Or: Let’s mash up Electric Bastionland with The Bungeon.
Weekends in lockdown has afforded me the opportunity to try out a lot more different games than usual. My weekly sessions are generally longer campaigns (a few months at least), but with everyone being homebound lately, it’s been relatively easy to put together one-shots on Saturdays.
I’ve run games of Hypertellurians (playtesting a new adventure), overseen hexcrawls in deepest Sarkash in Mörk Borg, helped guide player characters through the treacherous floors in the Blancmange & Thistle (via Troika!), and just now, finished an interesting games mashup.
Not too long ago I received the Night Yeast zine, and it’s a thing of beauty. Tactile, with a certain roughness, beautiful anarchic design, and full of compact but grand ideas. Right on the back is a dungeon by Karl Stjernberg called the Bungeon, and—you guessed it—it’s all about baked goods.
Shortely thereafter my copy of Electric Bastionland arrived too, a system and setting, but most of all, a collection of 100 failed careers (what you might equate to classed in other games). These immediately looked like so much fun. Electric Bastionland has very simple mechanics, so you can really focus on the ideas and the story, which I’ve found paramount for my one-shot games.
So when it came to choosing a new game to run, I thought about mashing up the two: take the system of Electric Bastionland, transpose it to a medieval fantasy setting (this involved only very small tweaks, and skipping one failed career because I was too lazy to adapt it), use the Bungeon as the adventure location, and dress the whole thing up in a framing story made largely from puns.
I should note that the text below contains spoilers for the Bungeon!
Thus, it came to pass that our characters were all down on their luck, out of a job, and saddled with life-changing debts. Luckily, the local sensational restaurant, the Breadnought Bakery & Bistro, and its famous proprietor, the Gastrognome (thanks Luka Rejec), was looking for a group of foolhardy heroes with nothing to lose, and was willing to pay enough to cover everyone’s debts and even leave some to start a new life.
You see, although his establishment is famed in the region, it’s no reason for the Gastrognome to rest on his laurels (delicious though they may be). Like other bakeries, he refers to “Powder Piegella’s Precious Puddings”, the standard in the industry, but moreso, he has determined that Piegella’s recipes imply the existence of an ur-recipe upon which all of her glorious pastries are based. Not only that, but in her hubris she’s even hidden clues to the whereabouts of this recipe within her book.
And now the Gastrognome has deciphered them.
Immediately he dispatched his sous-chef Stasia, along with two bakery bouncers, to retrieve it, but they did not return. So now it falls to the heroes to try and retrieve the recipe (and its 5 ingredients). Oh yes, and maybe also the sous-chef, if they happen to stumble upon her.

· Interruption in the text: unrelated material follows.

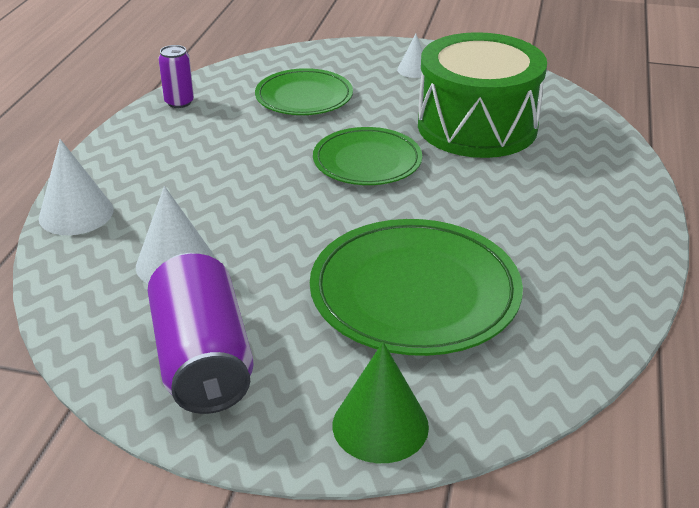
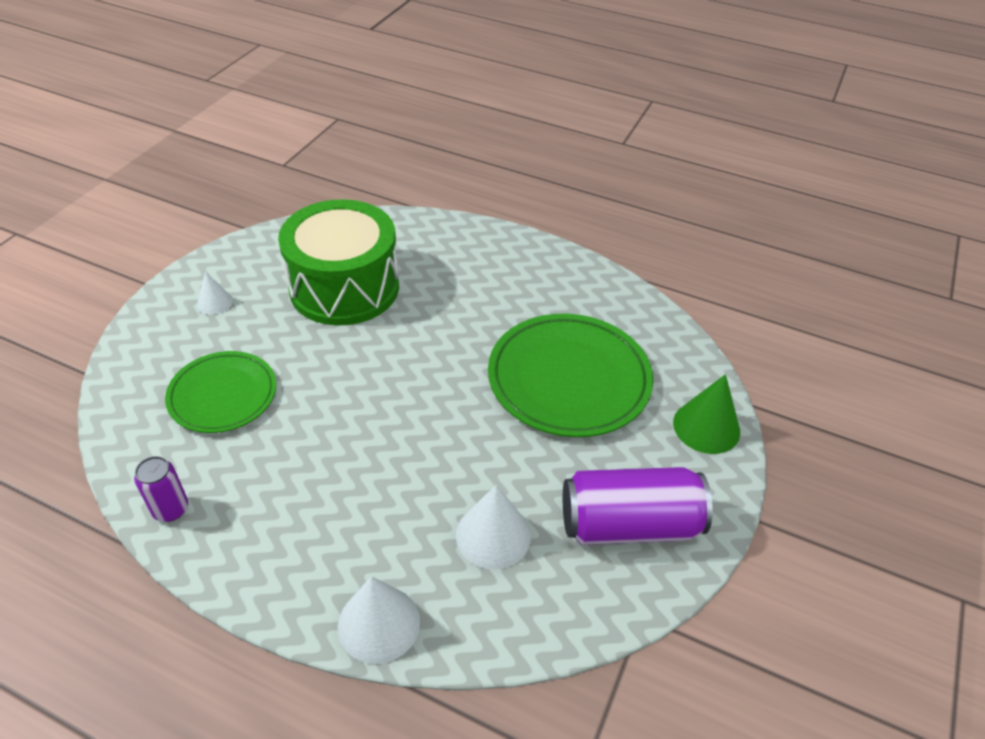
camera: 80 degrees left, 10 degrees up
green plate [313,127,422,185] -> none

To improve the heroes’ chances, the Gastrognome was willing to provide transport (an old mule, a cranky donkey with a cart just big enough for a Good Dog, and, yes, a bull), a bun-derbluss with a basket of calcified bun-pellets, and up to 3 spell scrolls. For the latter, I had just the other day received the PDF for a stretch goal in the Deep Carbon Observatory Remastered Kickstarter campaign: a supplement of spells called Feast of Bukako. And what a feast it is. The spells therein are so much fun. I determined them randomly and came up with a spell that summoned a whale (and let anyone standing in its mouth breathe underwater), one that made a talisman glow (the Good Dog character in this case) and pulled the caster towards the sun, locked in a flying struggle for the duration, and one that lets the caster fuse an object to where their hand should be.
I’d decided the fate of the sous-chef Stasia and her bouncers already. One bouncer triggered a trap at the entrance to the Bungeon: an explosion of flour, filling his lungs, and leaving his outline amid the flour splash on the door. The characters discovered his body in a hastily assembled cairn outside the structure, the stones displaying white flour handprints.
The second bouncer, I’d decided had lost his leg to the snoozing oven, before falling into the pit trap with the sharpened breadsticks, while Stasia herself had been baked into the Loathing Loaf and had been trying to eat her way out for a day already, by the time the characters arrived. Also, I made the Loaf very erudite, merely a day old, questioning its existence and creation, and complaining of “stomach” aches, on account of the baked in Stasia.
In the end we’d had so much fun. The Electric Bastionland rules really stayed out of the way. The failed careers had just enough meat on them to keep the characters interesting for the adventure, and the random spells added a lot of opportunity to every decision. Our party consisted of a Good Dog (yes, a dog, smart but still a dog), a failed critic (now in hiding), a gutter minder with a lizard people obsession, and a farm saboteur with a flame thrower (alchemical).
I rolled the damage dice as listed in the Bungeon, which made everything particularly deadly for Electric Bastionland characters, but I also let them regain 1d6 ability/hit points for hugging the Good Dog (once per day). No character died, though many came extremely close.
The whole setup worked really well. I’m very much looking forward to what game/adventure/framing device combination I can run next!